Start of Block

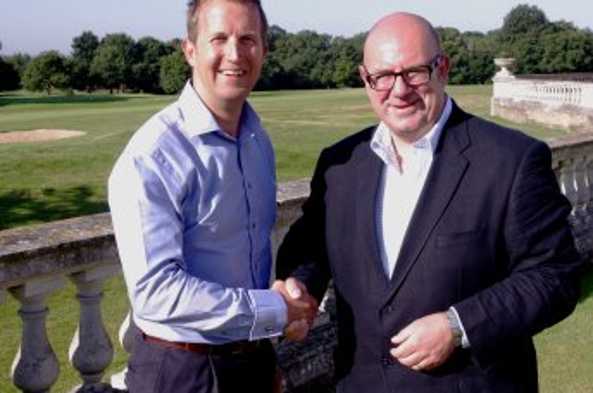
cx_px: 333
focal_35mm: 55
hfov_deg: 36.3
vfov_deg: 24.5
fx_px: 904
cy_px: 168
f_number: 8
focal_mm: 28.13
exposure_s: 1/200
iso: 400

End of Block

#### Try it
Give every record again word for word, pictures excluded.

#### Worked solution
cx_px: 333
focal_35mm: 55
hfov_deg: 36.3
vfov_deg: 24.5
fx_px: 904
cy_px: 168
f_number: 8
focal_mm: 28.13
exposure_s: 1/200
iso: 400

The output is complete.